**What to work on**.
Below are lines of records; copy exactly those from the one containing "[00:02.160]" through the one containing "49: (374, 111, 0.76)", leaving the pictures behind.

(Data extract begins)

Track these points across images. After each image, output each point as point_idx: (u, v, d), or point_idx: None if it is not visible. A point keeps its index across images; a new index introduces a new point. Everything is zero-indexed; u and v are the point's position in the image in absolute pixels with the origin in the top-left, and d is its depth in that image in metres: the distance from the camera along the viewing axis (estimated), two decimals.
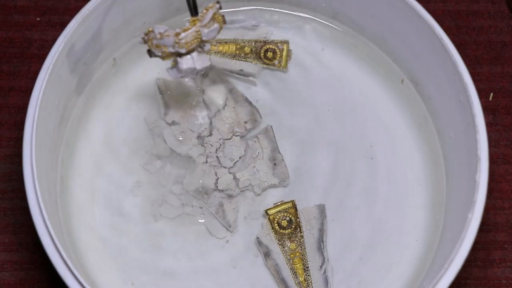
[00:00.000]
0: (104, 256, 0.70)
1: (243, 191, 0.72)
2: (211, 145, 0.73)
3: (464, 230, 0.62)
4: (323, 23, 0.78)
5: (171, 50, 0.63)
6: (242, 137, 0.74)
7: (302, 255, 0.70)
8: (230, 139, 0.73)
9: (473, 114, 0.65)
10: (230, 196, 0.72)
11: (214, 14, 0.62)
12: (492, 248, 0.75)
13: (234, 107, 0.75)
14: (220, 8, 0.63)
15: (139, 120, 0.75)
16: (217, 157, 0.73)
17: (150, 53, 0.64)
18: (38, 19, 0.82)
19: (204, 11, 0.62)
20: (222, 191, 0.72)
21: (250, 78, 0.76)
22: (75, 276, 0.60)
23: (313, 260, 0.70)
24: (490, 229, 0.75)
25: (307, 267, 0.69)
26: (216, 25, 0.62)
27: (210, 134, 0.73)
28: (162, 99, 0.75)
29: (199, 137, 0.73)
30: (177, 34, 0.62)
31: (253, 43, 0.77)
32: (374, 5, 0.73)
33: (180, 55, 0.63)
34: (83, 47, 0.70)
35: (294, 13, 0.78)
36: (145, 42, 0.63)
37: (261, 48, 0.77)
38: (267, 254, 0.70)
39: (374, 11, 0.74)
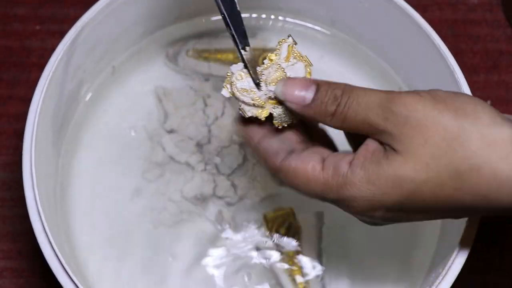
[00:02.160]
0: (104, 264, 0.70)
1: (242, 198, 0.72)
2: (209, 152, 0.73)
3: (462, 237, 0.62)
4: (322, 31, 0.78)
5: (259, 93, 0.54)
6: (240, 144, 0.74)
7: (301, 262, 0.70)
8: (228, 146, 0.74)
9: None
10: (228, 203, 0.72)
11: (290, 48, 0.56)
12: (490, 255, 0.75)
13: (232, 115, 0.75)
14: (295, 43, 0.56)
15: (138, 127, 0.75)
16: (215, 164, 0.73)
17: (244, 111, 0.55)
18: (38, 27, 0.82)
19: (278, 45, 0.56)
20: (220, 198, 0.72)
21: None
22: (74, 283, 0.60)
23: (311, 267, 0.70)
24: (488, 236, 0.75)
25: (306, 274, 0.70)
26: (299, 63, 0.55)
27: (209, 142, 0.74)
28: (161, 107, 0.75)
29: (198, 144, 0.74)
30: (259, 73, 0.55)
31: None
32: (372, 13, 0.73)
33: (276, 102, 0.55)
34: (82, 55, 0.70)
35: (293, 21, 0.78)
36: (232, 94, 0.55)
37: (259, 56, 0.77)
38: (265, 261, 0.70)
39: (372, 19, 0.74)
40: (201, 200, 0.72)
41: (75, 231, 0.70)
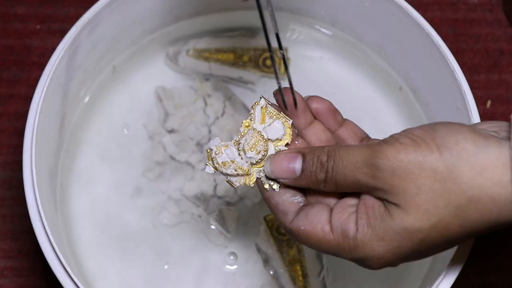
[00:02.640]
0: (104, 263, 0.70)
1: (242, 198, 0.72)
2: None
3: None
4: (322, 31, 0.78)
5: (241, 162, 0.55)
6: (241, 144, 0.74)
7: (301, 261, 0.70)
8: None
9: (471, 122, 0.66)
10: (229, 203, 0.72)
11: (264, 110, 0.56)
12: (490, 256, 0.75)
13: (233, 115, 0.75)
14: (269, 102, 0.56)
15: (139, 127, 0.75)
16: None
17: (231, 183, 0.55)
18: (38, 27, 0.82)
19: (251, 109, 0.56)
20: (221, 197, 0.72)
21: (249, 85, 0.77)
22: (75, 282, 0.60)
23: (311, 267, 0.70)
24: (488, 237, 0.75)
25: (306, 274, 0.70)
26: (275, 122, 0.55)
27: (209, 142, 0.74)
28: (162, 107, 0.75)
29: (198, 144, 0.74)
30: (237, 142, 0.55)
31: (252, 51, 0.77)
32: (372, 13, 0.73)
33: (260, 166, 0.55)
34: (82, 54, 0.70)
35: (293, 21, 0.78)
36: (215, 169, 0.55)
37: (260, 56, 0.77)
38: (266, 261, 0.70)
39: (373, 19, 0.74)
40: (202, 199, 0.72)
41: (75, 230, 0.71)
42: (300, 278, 0.69)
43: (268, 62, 0.77)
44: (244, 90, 0.77)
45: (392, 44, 0.74)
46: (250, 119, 0.56)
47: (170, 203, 0.72)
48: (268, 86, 0.77)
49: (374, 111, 0.76)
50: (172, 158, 0.73)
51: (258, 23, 0.78)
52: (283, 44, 0.78)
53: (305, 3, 0.77)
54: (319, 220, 0.52)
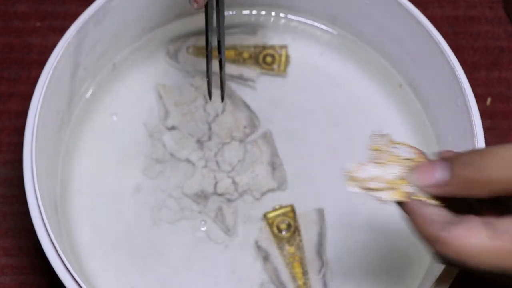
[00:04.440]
0: (104, 261, 0.70)
1: (242, 195, 0.72)
2: (210, 149, 0.73)
3: None
4: (322, 28, 0.78)
5: (386, 175, 0.54)
6: (241, 141, 0.74)
7: (301, 259, 0.70)
8: (229, 143, 0.74)
9: (471, 119, 0.66)
10: (229, 200, 0.72)
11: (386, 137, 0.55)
12: None
13: (233, 112, 0.75)
14: (392, 141, 0.55)
15: (139, 125, 0.75)
16: (216, 161, 0.73)
17: (383, 200, 0.54)
18: (39, 24, 0.82)
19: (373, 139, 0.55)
20: (221, 195, 0.72)
21: (249, 83, 0.77)
22: (75, 280, 0.60)
23: (312, 264, 0.70)
24: None
25: (306, 271, 0.70)
26: (402, 147, 0.55)
27: (210, 139, 0.74)
28: (162, 104, 0.75)
29: (198, 141, 0.74)
30: (372, 161, 0.54)
31: (252, 48, 0.77)
32: (372, 10, 0.73)
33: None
34: (83, 52, 0.70)
35: (293, 18, 0.78)
36: (362, 188, 0.54)
37: (260, 53, 0.77)
38: (266, 258, 0.70)
39: (373, 16, 0.74)
40: (202, 197, 0.72)
41: (76, 227, 0.71)
42: (300, 275, 0.70)
43: (268, 59, 0.77)
44: (244, 87, 0.77)
45: (392, 42, 0.74)
46: (376, 143, 0.55)
47: (170, 200, 0.72)
48: (268, 83, 0.77)
49: (374, 109, 0.76)
50: (172, 155, 0.73)
51: (257, 20, 0.79)
52: (283, 41, 0.78)
53: (305, 0, 0.77)
54: (476, 225, 0.48)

(Data extract ends)

**Written reply**.
[00:02.160]
0: (104, 264, 0.70)
1: (242, 198, 0.72)
2: (209, 152, 0.73)
3: (462, 237, 0.62)
4: (322, 31, 0.78)
5: (259, 93, 0.54)
6: (240, 144, 0.74)
7: (301, 262, 0.70)
8: (228, 146, 0.74)
9: None
10: (228, 203, 0.72)
11: (290, 48, 0.56)
12: (490, 255, 0.75)
13: (232, 115, 0.75)
14: (295, 43, 0.56)
15: (138, 127, 0.75)
16: (215, 164, 0.73)
17: (244, 111, 0.55)
18: (38, 27, 0.82)
19: (278, 45, 0.56)
20: (220, 198, 0.72)
21: None
22: (74, 283, 0.60)
23: (311, 267, 0.70)
24: (488, 236, 0.75)
25: (306, 274, 0.70)
26: (299, 63, 0.55)
27: (209, 142, 0.74)
28: (161, 107, 0.75)
29: (198, 144, 0.74)
30: (259, 73, 0.55)
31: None
32: (372, 13, 0.73)
33: (276, 102, 0.55)
34: (82, 55, 0.70)
35: (293, 21, 0.78)
36: (232, 94, 0.55)
37: (259, 56, 0.77)
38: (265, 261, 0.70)
39: (372, 19, 0.74)
40: (201, 200, 0.72)
41: (75, 231, 0.70)
[00:02.640]
0: (104, 263, 0.70)
1: (242, 198, 0.72)
2: None
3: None
4: (322, 31, 0.78)
5: (241, 162, 0.55)
6: (241, 144, 0.74)
7: (301, 261, 0.70)
8: None
9: (471, 122, 0.66)
10: (229, 203, 0.72)
11: (264, 110, 0.56)
12: (490, 256, 0.75)
13: (233, 115, 0.75)
14: (269, 102, 0.56)
15: (139, 127, 0.75)
16: None
17: (231, 183, 0.55)
18: (38, 27, 0.82)
19: (251, 109, 0.56)
20: (221, 197, 0.72)
21: (249, 85, 0.77)
22: (75, 282, 0.60)
23: (311, 267, 0.70)
24: (488, 237, 0.75)
25: (306, 274, 0.70)
26: (275, 122, 0.55)
27: (209, 142, 0.74)
28: (162, 107, 0.75)
29: (198, 144, 0.74)
30: (237, 142, 0.55)
31: (252, 51, 0.77)
32: (372, 13, 0.73)
33: (260, 166, 0.55)
34: (82, 54, 0.70)
35: (293, 21, 0.78)
36: (215, 169, 0.55)
37: (260, 56, 0.77)
38: (266, 261, 0.70)
39: (373, 19, 0.74)
40: (202, 199, 0.72)
41: (75, 230, 0.71)
42: (300, 278, 0.69)
43: (268, 62, 0.77)
44: (244, 90, 0.77)
45: (392, 44, 0.74)
46: (250, 119, 0.56)
47: (170, 203, 0.72)
48: (268, 86, 0.77)
49: (374, 111, 0.76)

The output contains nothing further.